* _About this task_
Reproduce the text of every item below line for line, with nothing changed, and leave the pictures out of your answer.

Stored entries
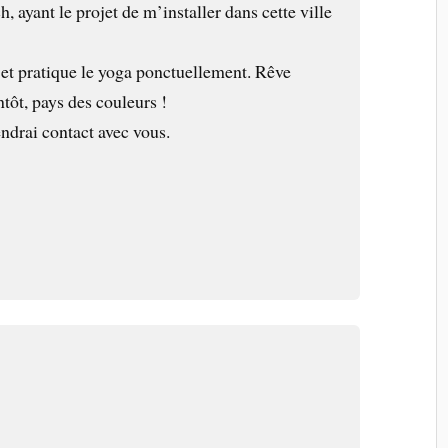
h, ayant le projet de m’installer dans cette ville
te et pratique le yoga ponctuellement. Rêve
ntôt, pays des couleurs !
ndrai contact avec vous.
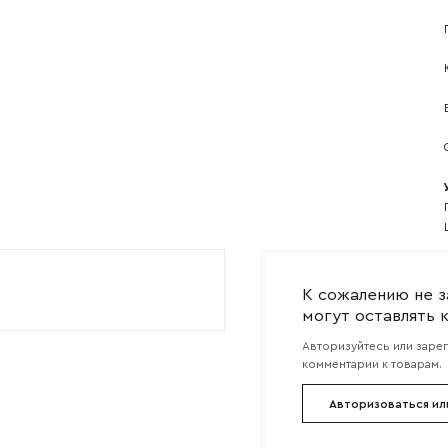
Прикрепите логотип компании
Согласен с
политикой конфиденциальности
и обра
Отправить
данных.
К сожалению не з
могут оставлять 
Авторизуйтесь или заре
комментарии к товарам.
Авторизоваться ил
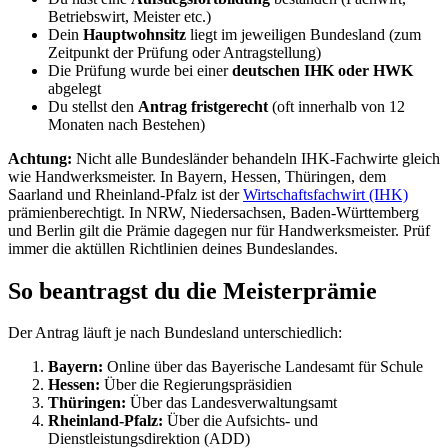
Betriebswirt, Meister etc.)
Dein
Hauptwohnsitz
liegt im jeweiligen Bundesland (zum
Zeitpunkt der Prüfung oder Antragstellung)
Die Prüfung wurde bei einer
deutschen IHK oder HWK
abgelegt
Du stellst den
Antrag fristgerecht
(oft innerhalb von 12
Monaten nach Bestehen)
Achtung:
Nicht alle Bundesländer behandeln IHK-Fachwirte gleich
wie Handwerksmeister. In Bayern, Hessen, Thüringen, dem
Saarland und Rheinland-Pfalz ist der
Wirtschaftsfachwirt (IHK)
prämienberechtigt. In NRW, Niedersachsen, Baden-Württemberg
und Berlin gilt die Prämie dagegen nur für Handwerksmeister. Prüf
immer die aktüllen Richtlinien deines Bundeslandes.
So beantragst du die Meisterprämie
Der Antrag läuft je nach Bundesland unterschiedlich:
Bayern:
Online über das Bayerische Landesamt für Schule
Hessen:
Über die Regierungspräsidien
Thüringen:
Über das Landesverwaltungsamt
Rheinland-Pfalz:
Über die Aufsichts- und
Dienstleistungsdirektion (ADD)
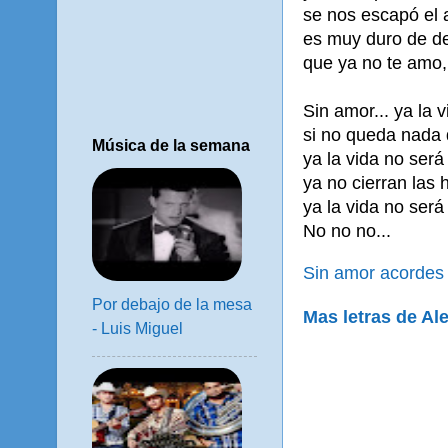
se nos escapó el 
es muy duro de de
que ya no te amo,
Sin amor... ya la 
si no queda nada 
Música de la semana
ya la vida no ser
ya no cierran las 
ya la vida no será
No no no...
Sin amor acordes 
Por debajo de la mesa
Mas letras de Al
- Luis Miguel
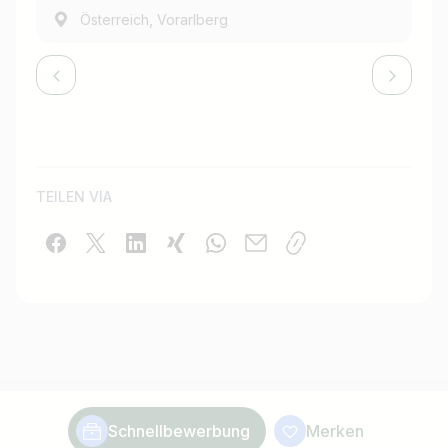
,
Österreich
Vorarlberg
TEILEN VIA
Schnellbewerbung
Merken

* _Solution to the problem_
h, ayant le projet de m’installer dans cette ville
te et pratique le yoga ponctuellement. Rêve
ntôt, pays des couleurs !
ndrai contact avec vous.
Прикрепите логотип компании
Согласен с
политикой конфиденциальности
и обра
Отправить
данных.
К сожалению не з
могут оставлять 
Авторизуйтесь или заре
комментарии к товарам.
Авторизоваться ил
Betriebswirt, Meister etc.)
Dein
Hauptwohnsitz
liegt im jeweiligen Bundesland (zum
Zeitpunkt der Prüfung oder Antragstellung)
Die Prüfung wurde bei einer
deutschen IHK oder HWK
abgelegt
Du stellst den
Antrag fristgerecht
(oft innerhalb von 12
Monaten nach Bestehen)
Achtung:
Nicht alle Bundesländer behandeln IHK-Fachwirte gleich
wie Handwerksmeister. In Bayern, Hessen, Thüringen, dem
Saarland und Rheinland-Pfalz ist der
Wirtschaftsfachwirt (IHK)
prämienberechtigt. In NRW, Niedersachsen, Baden-Württemberg
und Berlin gilt die Prämie dagegen nur für Handwerksmeister. Prüf
immer die aktüllen Richtlinien deines Bundeslandes.
So beantragst du die Meisterprämie
Der Antrag läuft je nach Bundesland unterschiedlich:
Bayern:
Online über das Bayerische Landesamt für Schule
Hessen:
Über die Regierungspräsidien
Thüringen:
Über das Landesverwaltungsamt
Rheinland-Pfalz:
Über die Aufsichts- und
Dienstleistungsdirektion (ADD)
se nos escapó el 
es muy duro de de
que ya no te amo,
Sin amor... ya la 
si no queda nada 
Música de la semana
ya la vida no ser
ya no cierran las 
ya la vida no será
No no no...
Sin amor acordes 
Por debajo de la mesa
Mas letras de Al
- Luis Miguel
,
Österreich
Vorarlberg
TEILEN VIA
Schnellbewerbung
Merken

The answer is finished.